Tanta fatalidad se acumulaba en sus palabras que la princesa sintió que le faltaba el aire.

—Pero... Debe haber algo que podamos hacer...

—Lo hay. Hace veinte años, alguien nos ayudó a destruirlos, pero en sí mismo él también era una amenaza, así que nos volvimos contra él y los suyos, logrando la paz que has conocido hasta ahora. Por lo anterior, él no aceptará ayudarnos así nada más... Yo debo darle una prueba de fe para que vuelva a confiar en mí... Debo poner a su disposición lo más preciado que tengo, como muestra de mi error y suplicar su perdón.

La princesa se sintió abatida, atenazada por un miedo agudo y paralizante. La voz de su madre, criticándola por consentida, resonó en su cabeza. "Por el amor tan grande que te profesa tu padre", le había dicho su aya. Y todas las veces en que el hombre frente a ella la abrumaba con sus atenciones, no hicieron más que profundizar el dolor que comenzaba a surgir en su pecho.

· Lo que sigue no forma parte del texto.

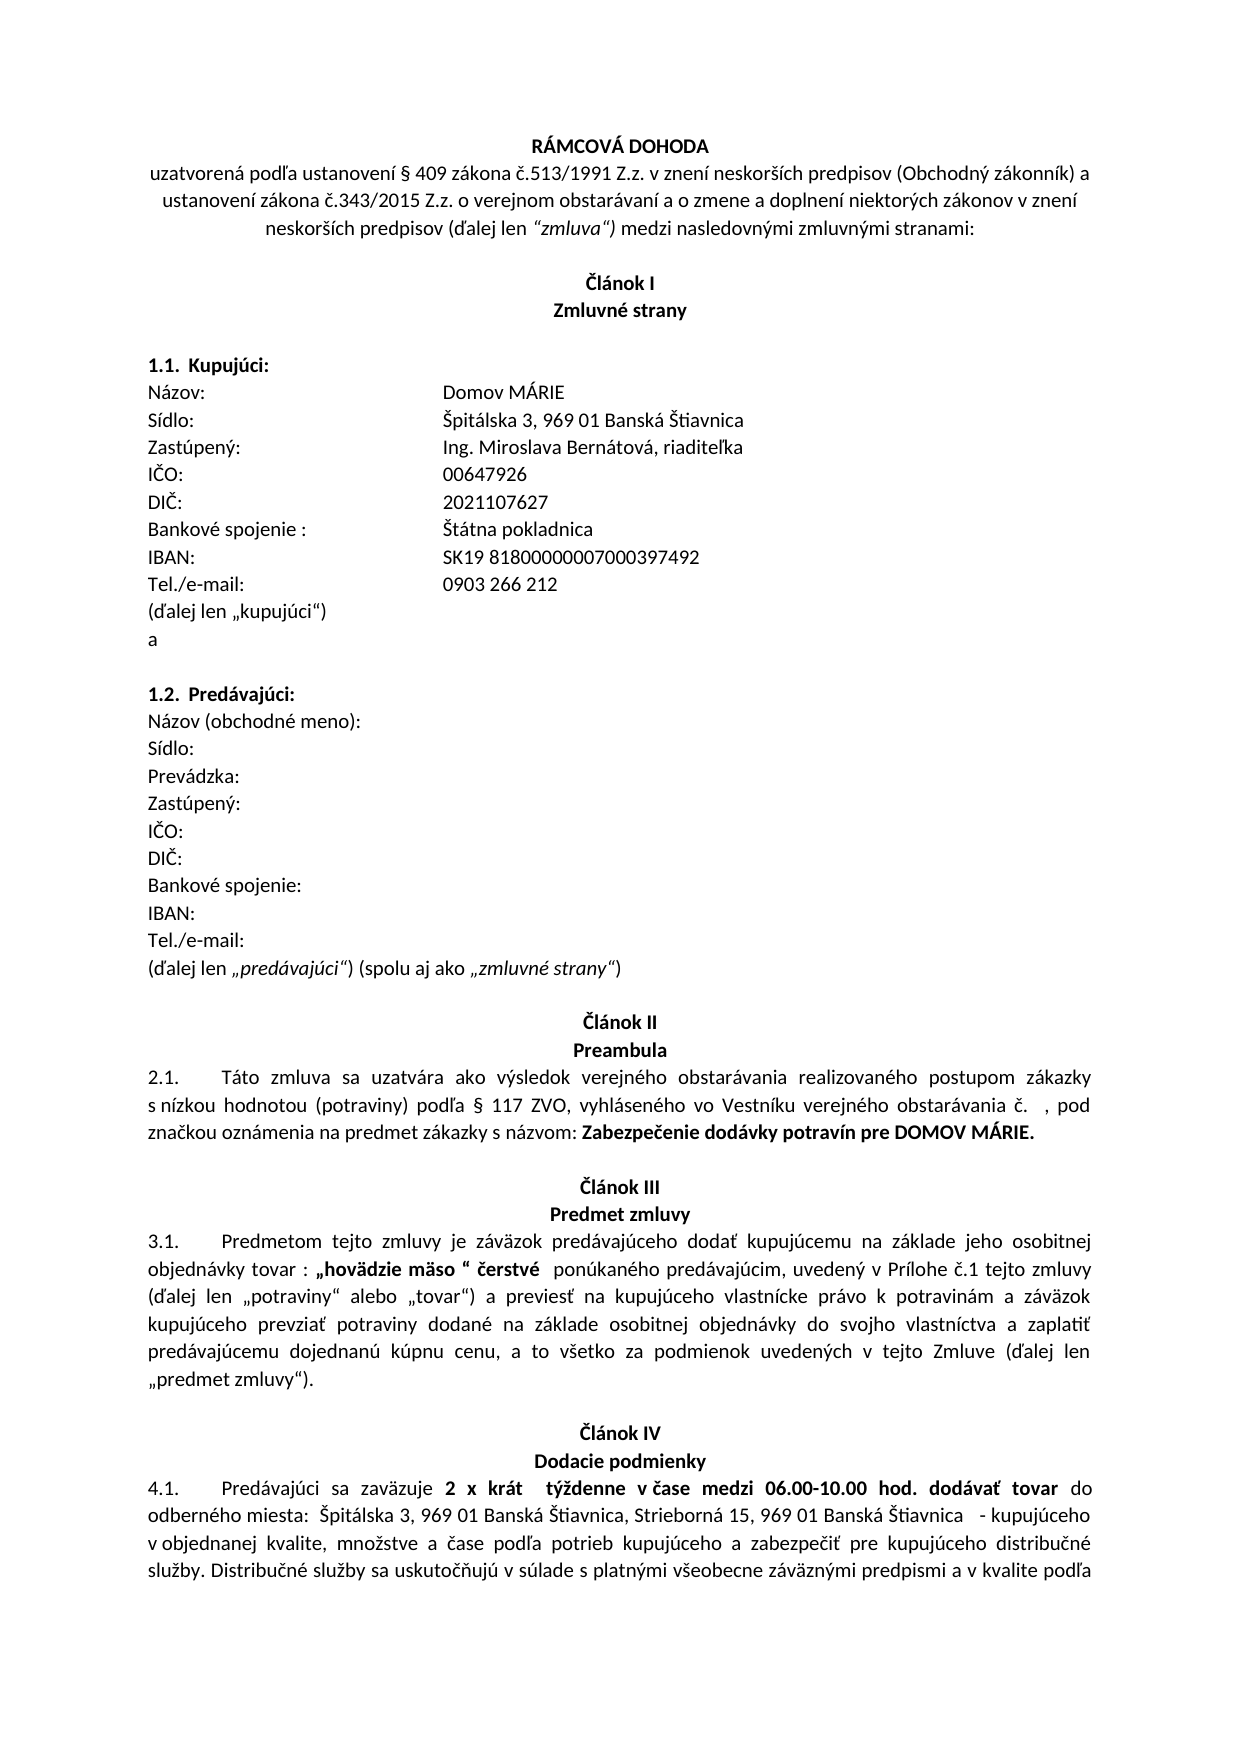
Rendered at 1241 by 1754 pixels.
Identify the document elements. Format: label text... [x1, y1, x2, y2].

text uzatvorená podľa ustanovení § 409 zákona č.513/1991 Z.z. v znení neskorších predpisov (Obchodný zákonník) a ustanovení zákona č.343/2015 Z.z. o verejnom obstarávaní a o zmene a doplnení niektorých zákonov v znení neskorších predpisov (ďalej len “zmluva“) medzi nasledovnými zmluvnými stranami: [148, 160, 1093, 241]
text (ďalej len „kupujúci“) [148, 599, 1093, 624]
list Dodacie podmienky [148, 1448, 1093, 1473]
text IBAN: SK19 81800000007000397492 [148, 544, 1093, 569]
list Predmetom tejto zmluvy je záväzok predávajúceho dodať kupujúcemu na základe jeho osobitnej objednávky tovar : „hovädzie mäso “ čerstvé ponúkaného predávajúcim, uvedený v Prílohe č.1 tejto zmluvy (ďalej len „potraviny“ alebo „tovar“) a previesť na kupujúceho vlastnícke právo k potravinám a záväzok kupujúceho prevziať potraviny dodané na základe osobitnej objednávky do svojho vlastníctva a zaplatiť predávajúcemu dojednanú kúpnu cenu, a to všetko za podmienok uvedených v tejto Zmluve (ďalej len „predmet zmluvy“). [148, 1229, 1093, 1391]
text IČO: [148, 818, 1093, 843]
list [148, 1475, 1093, 1583]
text Bankové spojenie: [148, 873, 1093, 898]
text Prevádzka: [148, 763, 1093, 788]
text Názov: Domov MÁRIE [148, 379, 1093, 405]
list Táto zmluva sa uzatvára ako výsledok verejného obstarávania realizovaného postupom zákazky s nízkou hodnotou (potraviny) podľa § 117 ZVO, vyhláseného vo Vestníku verejného obstarávania č. , pod značkou oznámenia na predmet zákazky s názvom: Zabezpečenie dodávky potravín pre DOMOV MÁRIE. [148, 1064, 1093, 1144]
text Preambula [148, 1037, 1093, 1062]
text Článok II [148, 1009, 1093, 1035]
text Zastúpený: Ing. Miroslava Bernátová, riaditeľka [148, 434, 1093, 460]
text Zmluvné strany [148, 297, 1093, 323]
text a [148, 626, 1093, 651]
list Kupujúci: [148, 352, 1093, 377]
text Sídlo: [148, 736, 1093, 761]
text Článok I [148, 270, 1093, 295]
list Predmet zmluvy [148, 1201, 1093, 1227]
text DIČ: [148, 845, 1093, 871]
list Článok IV [148, 1421, 1093, 1446]
list Článok III [148, 1174, 1093, 1199]
text IČO: 00647926 [148, 462, 1093, 487]
text Názov (obchodné meno): [148, 708, 1093, 734]
text (ďalej len „predávajúci“) (spolu aj ako „zmluvné strany“) [148, 955, 1093, 980]
text IBAN: [148, 900, 1093, 925]
text Tel./e-mail: [148, 927, 1093, 953]
list Predávajúci: [148, 681, 1093, 706]
text RÁMCOVÁ DOHODA [148, 133, 1093, 158]
text Sídlo: Špitálska 3, 969 01 Banská Štiavnica [148, 407, 1093, 432]
text Bankové spojenie : Štátna pokladnica [148, 516, 1093, 542]
text Zastúpený: [148, 790, 1093, 816]
text Tel./e-mail: 0903 266 212 [148, 571, 1093, 597]
text DIČ: 2021107627 [148, 489, 1093, 514]
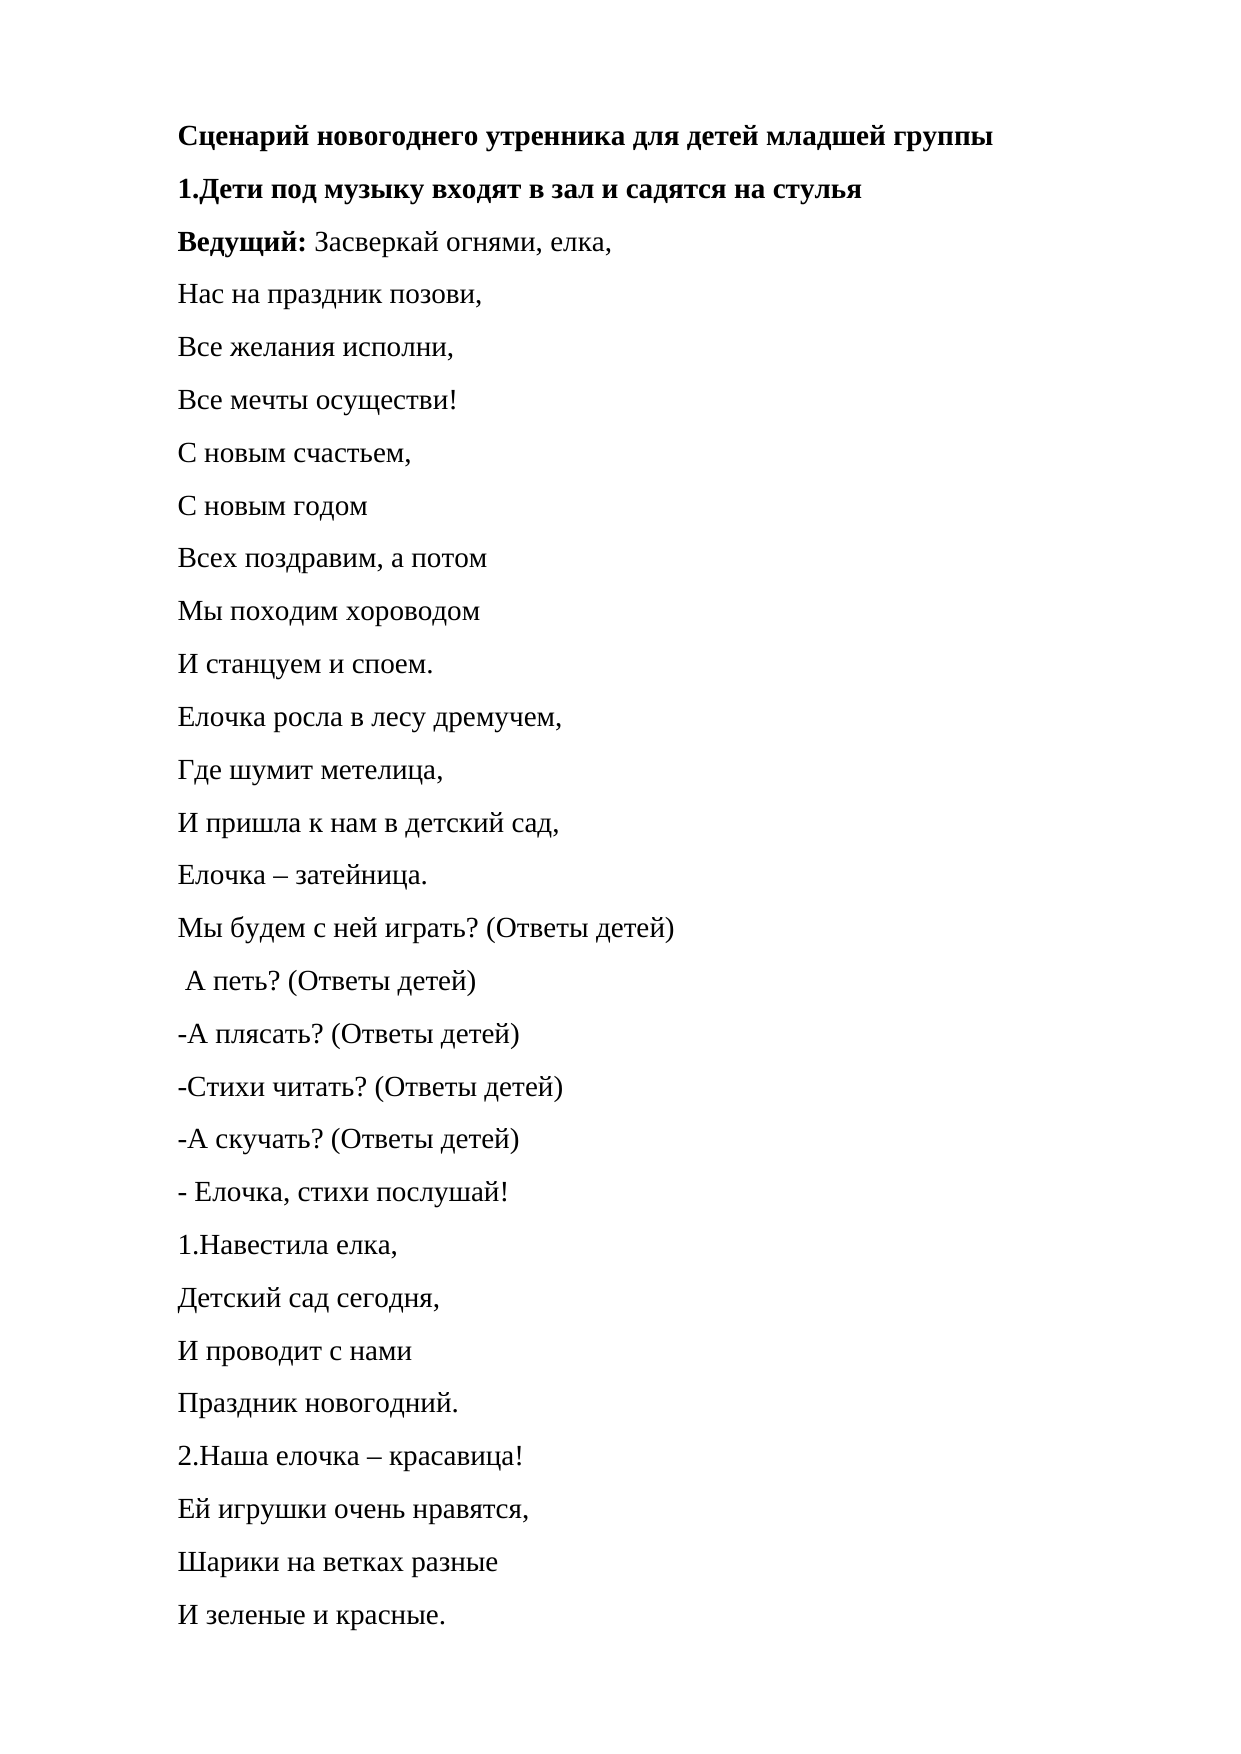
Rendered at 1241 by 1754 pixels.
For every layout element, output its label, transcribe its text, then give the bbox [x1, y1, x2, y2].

text И станцуем и споем. [177, 646, 1152, 680]
text -Стихи читать? (Ответы детей) [177, 1069, 1152, 1102]
text С новым годом [177, 488, 1152, 521]
text Всех поздравим, а потом [177, 541, 1152, 574]
text 2.Наша елочка – красавица! [177, 1438, 1152, 1472]
text Шарики на ветках разные [177, 1544, 1152, 1578]
text Где шумит метелица, [177, 752, 1152, 785]
text А петь? (Ответы детей) [177, 963, 1152, 997]
text - Елочка, стихи послушай! [177, 1174, 1152, 1208]
text Ей игрушки очень нравятся, [177, 1491, 1152, 1525]
text И проводит с нами [177, 1333, 1152, 1366]
text Все желания исполни, [177, 329, 1152, 363]
text И пришла к нам в детский сад, [177, 805, 1152, 838]
text 1.Дети под музыку входят в зал и садятся на стулья [177, 171, 1152, 204]
text Все мечты осуществи! [177, 382, 1152, 416]
text Нас на праздник позови, [177, 277, 1152, 310]
text Елочка росла в лесу дремучем, [177, 699, 1152, 733]
text -А плясать? (Ответы детей) [177, 1016, 1152, 1049]
text -А скучать? (Ответы детей) [177, 1122, 1152, 1155]
text Праздник новогодний. [177, 1386, 1152, 1419]
text Мы походим хороводом [177, 593, 1152, 627]
text Сценарий новогоднего утренника для детей младшей группы [177, 118, 1152, 152]
text Мы будем с ней играть? (Ответы детей) [177, 910, 1152, 944]
text Детский сад сегодня, [177, 1280, 1152, 1313]
text И зеленые и красные. [177, 1597, 1152, 1630]
text С новым счастьем, [177, 435, 1152, 468]
text Елочка – затейница. [177, 857, 1152, 891]
text Ведущий: Засверкай огнями, елка, [177, 224, 1152, 257]
text 1.Навестила елка, [177, 1227, 1152, 1261]
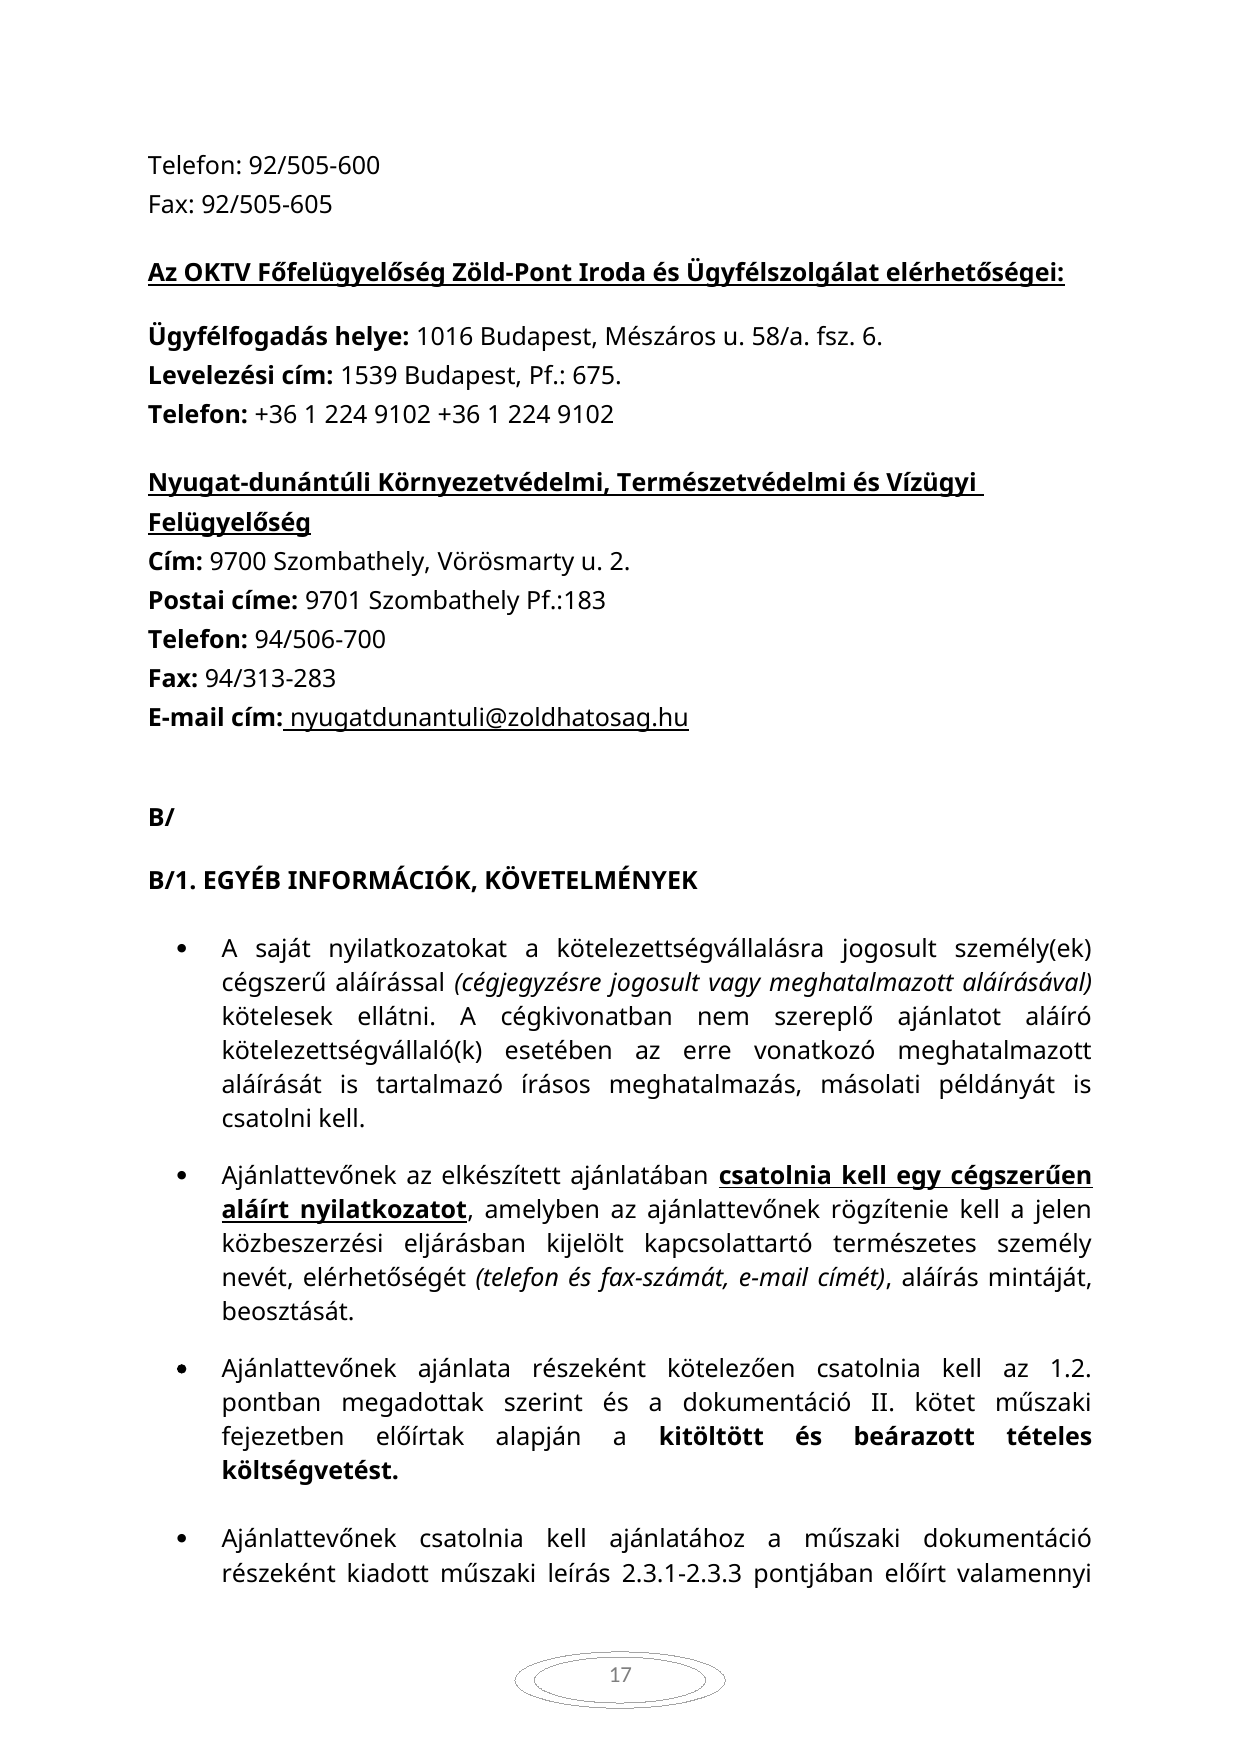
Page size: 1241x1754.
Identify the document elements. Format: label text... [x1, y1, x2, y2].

Lo que más amaba el rey, su padre...

—Tú, mi preciosa Lis, mi amada florecita, eres lo más preciado que tengo y lamento tener que depositar sobre tus hombros un peso como éste, pero... Eres nuestra última esperanza.

La joven pareció caer en un trance, del que despertó cuando su padre la sacudió.

—¡Debe haber otra forma, padre! Yo... Yo pelearé. Tomaré una espada e iré contigo a la guerra... ¡Yo daría la vida por ti, padre! Pero no así... No siendo entregada como un objeto...

La analogía de la flor cortada se cubría de tanto horror y amargura como no creyó posible. Y era más real que nunca.

—¿No me has oído? Ningún guerrero del reino podría hacerle frente a los Dumas. Esas criaturas sobrenaturales juegan con tu mente, haciéndote ver y oír lo que no hay, y sus heridas sanan en un parpadeo. Tienen la fuerza de cinco hombres y pueden despedazarlos usando sólo sus manos. Tú nada podrías hacer en el campo de batalla. Mira tus suaves y delicadas manos, ni siquiera podrías empuñar una espada con ellas.

—¡Padre, por favor! —suplicó, con los ojos llenos de lágrimas—. Eres el hombre más sabio que conozco, tú podrás encontrar otra solución, por favor, padre querido ¡Ten piedad de tu hija!...

—¡¿Crees que, si tuviéramos otra opción, te habría contado todo esto?! Cada uno debe desempeñar el papel que le corresponde y ha llegado el momento de que hagas el tuyo. Allá afuera dijiste esperar el día en que pudieras retribuir el inmenso amor que siento por ti. Ese día ha llegado, Lis.

Ella le soltó la mano que tan amorosamente aferraba y se desplomó sobre el piso, llorando sin consuelo. El dulce amor de su podre se había vuelto más pesado que la corona y le impedía salir corriendo para escapar de su destino.